LIFE IS HARD. it may be beautiful and wonderful but it is also hard. the way people seem to cope is by not thinking about it too much. but some people are not going to be able to do that. and besides, it is the human condition. we think therefore we are. we know we are going to grow old, get ill and die. we know that is going to happen to everyone we know, everyone we love. but also, we have to remember, the only reason we have love in the first place is because of this. as emily dickinson, eternally great poet and occasionally anxious agoraphobe, said: ‘that it will never come again is what makes life so sweet.’

‘your mind is a galaxy. more dark than light. but the light makes it worthwhile. which is to say, don’t kill yourself. even when the darkness is total. always know that life is not still. time is space. you are moving through that galaxy. wait for the stars.’

you need to be uncomfortable. you need to hurt. as the persian poet rumi wrote in the twelfth century, ‘the wound is the place where the light enters you.’ (he also wrote: ‘forget safety. live where you fear to live.’)

[...] depression is also... smaller than you. always, it is smaller than you, even when it feels vast. it operates within you, you do not operate within it. it may be a dark cloud passing across the sky, but – if that is the metaphor – you are the sky. you were there before it. and the cloud can’t exist without the sky, but the sky can exist without the cloud.

‘and thus the heart will break, yet brokenly live on’ — lord byron, childe harold’s pilgrimage

having people who love you and who you love is such a help. this doesn’t have to be romantic, or even familial love. forcing ourself to see the world through love’s gaze can be healthy. love is an attitude to life. it can save us.

being good feels good because it makes us remember that we are not the only person that matters in this world. we all matter because we are all alive. and so kindness is an active way in which we can see and feel the bigger picture. we are ultimately all the same thing. we are life. we are consciousness. and so by feeling part of humanity, rather than an isolated unit, we feel better. we might physically perish, like a cell in a body might perish, but the body of life continues. and so, in the sense that life is a shared experience, we continue.

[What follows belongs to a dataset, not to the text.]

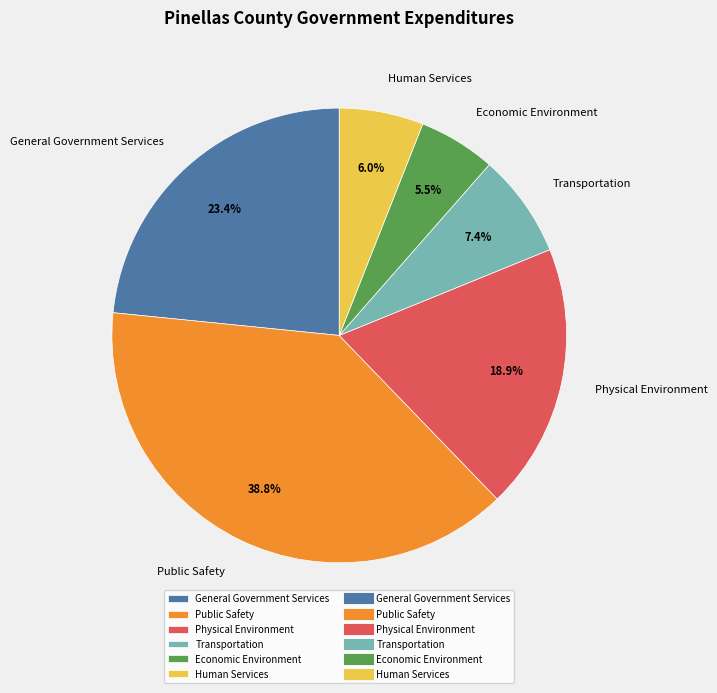

To the nearest percent, what percentage of the pie is Physical Environment?

19%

the key to happiness – or that even more desired thing, calmness – lies not in always thinking happy thoughts. no. that is impossible. no mind on earth with any kind of intelligence could spend a lifetime enjoying only happy thoughts. the key is in accepting your thoughts, all of them, even the bad ones. accept thoughts, but don’t become them. understand, for instance, that having a sad thought, even having a continual succession of sad thoughts, is not the same as being a sad person. you can walk through a storm and feel the wind but you know you are not the wind.

nothing makes you feel smaller, more trivial, than such a vast transformation inside your own mind while the world carries on, oblivious. yet nothing is more freeing. to accept your smallness in the world.

i am you and you are me. we are alone, but not alone. we are trapped by time, but also infinite. made of flesh, but also stars.